Pedra de Toque - O Tonho da Lela
O Tonho da Lela
A Lela era a mãe.
Pariu solteira. O Tonho fora o presente muito querido que o Zé Lameiras lhe deixara antes de embarcar para o Brasil, donde nunca deu notícias.
A Lela, por saudade, vestiu de negro até à hora da morte.
Não se lhe conheceu mais homem.
Trabalhou mouramente a terra, para que nunca, a ela e ao filho, faltasse uma côdea de pão, uma malga de caldo.
Morreu mirrada pelas agruras do tempo, pela rudeza da vida.
Os mais idosos da aldeia ainda a recordam com simpatia, sachando as poulas com o vigor de um homem, acarinhando o filho com a ternura de mãe.
O Tonho cresceu.
Criou amigos.
Foi companheiro de animais em pastos extensos.
Foi ás no peão, ágil no eixo, certeiro na malha, brincalhão com o Palhuças, um rafeiro que seguia ladino a pedra que lhe atirava à distância.
Soube o que era mulher no dealbar da adolescência.
Com os montes e a brisa por testemunhas, num casebre de madeira carcomida, embrulhado numa manta, desfrutou o corpo roliço e tímido de Maria.
O casório foi bonito de ver.
O Padre Luís celebrou-o com simplicidade.
Na prédica lembrou a memória da Lela e o misterioso desaparecimento do Zé Lameiras, pasto, quiçá, de piranhas nas águas do Amazonas quando peneirava a fortuna.
Falou tão bem e tão lindo que a lágrimas afloraram em muitos dos olhos que enchiam a transbordar a granítica Capela.
Do casamento vieram dois filhos – um rapagão e uma moçoila - que cresceram, fizeram o segundo grau e ajudaram os pais no amanho do campo, na criação do gado.
Até que, já passavam dos vinte, casaram no povo e rumaram a salto, até França, onde hoje, legalizados e afrancesados têm vindo a prosperar.
O Tonho quedou-se com a Maria no velho casebre, suportando os frios de longos invernos, transpirando nas colheitas em tempos mais quentes, refrescados pela água da bilha ou pelo vinho escorropichado do pipo.
Um dia o destino levou a Maria.
Tresmalhou, diziam no povo, as velhas sabedoras dos grandes segredos da vida.
Nunca mais foi vista.
O Tonho levado à França pelos filhos, não se entendeu com a conversa, confundiu-se com o bulício e tossiu violentamente com o fumo das “usines”.
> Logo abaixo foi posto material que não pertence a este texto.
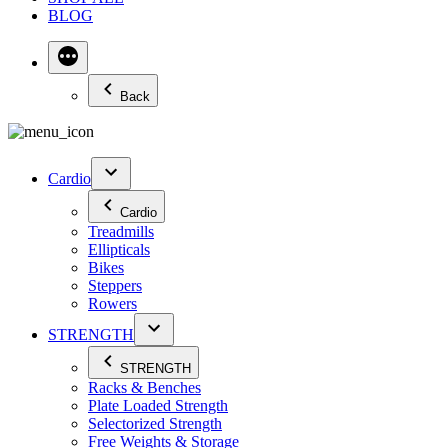
BLOG
Back
Cardio
Cardio
Treadmills
Ellipticals
Bikes
Steppers
Rowers
STRENGTH
STRENGTH
Racks & Benches
Plate Loaded Strength
Selectorized Strength
Free Weights & Storage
Voltou breve aos ares que na sua terra lhe enchiam os pulmões de saúde.
Sem a família, faltava-lhe tudo.
Restavam-lhe os amigos que o animavam, convidando-o para uma bisca lambida ou para uma sueca regada na taberna acafesada, propriedade do Manuel, definitivamente regressado do Luxemburgo devido a um acidente no trabalho.
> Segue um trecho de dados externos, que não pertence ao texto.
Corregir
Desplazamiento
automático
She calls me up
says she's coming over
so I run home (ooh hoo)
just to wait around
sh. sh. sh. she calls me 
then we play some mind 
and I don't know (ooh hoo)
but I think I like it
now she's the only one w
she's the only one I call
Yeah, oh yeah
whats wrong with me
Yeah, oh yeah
O Tonho esboçava um agradecimento mas recusava de imediato.
Era visto, com o olhar parado, sentado em imponentes fragas entre urzes e carqueja, vara na mão, espreitando o horizonte horas a fio.
Descobriram-no dialogando com a enxada, discursando para o Palhuças, rindo até ao choro quando alustrava e trovejava e a chuva caía forte molhando-lhe os ossos.
Na luta que travava com a solidão, reconhecia, em momentos de profunda lucidez, a sua incapacidade para o combate.
Um dia, em Maio-Junho, aproximou-se da majestosa Cerdeira que escalara nas suas brincadeiras de infância.
As cerejas, vermelhas de rubras, enfeitavam a árvore.
Então, com o respeito que merecem todos os actos solenes, num ritual pensado, o Tonho prendeu uma corda no braço mais grosso da cerejeira.
Depois, formou um laço seguro que colocou à volta do pescoço.
Pontapeou o banco para onde tinha subido e, num ápice, ficou pendurado e suspenso, de olhos abertos para o espaço, face arroxeada.
Nos olhos espelhavam-se as cerejas carnudas e vermelhas que permaneciam na árvore.
Sem respiração olhava o firmamento com um esgar de felicidade, como se num sofá de plumas, bem lá longe, tivesse descoberto a Lela sua mãe, ou revisto seus filhos viajando em carros franceses.
Quando a gente do povo o descobriu, já o sol se escondia, os olhos do Tonho eram manchas de sangue, depenicados por pássaros que os confundiam com suculentas cerejas.
À entrada da aldeia ouvia-se uma concertina tocando ritmada uma triste melodia.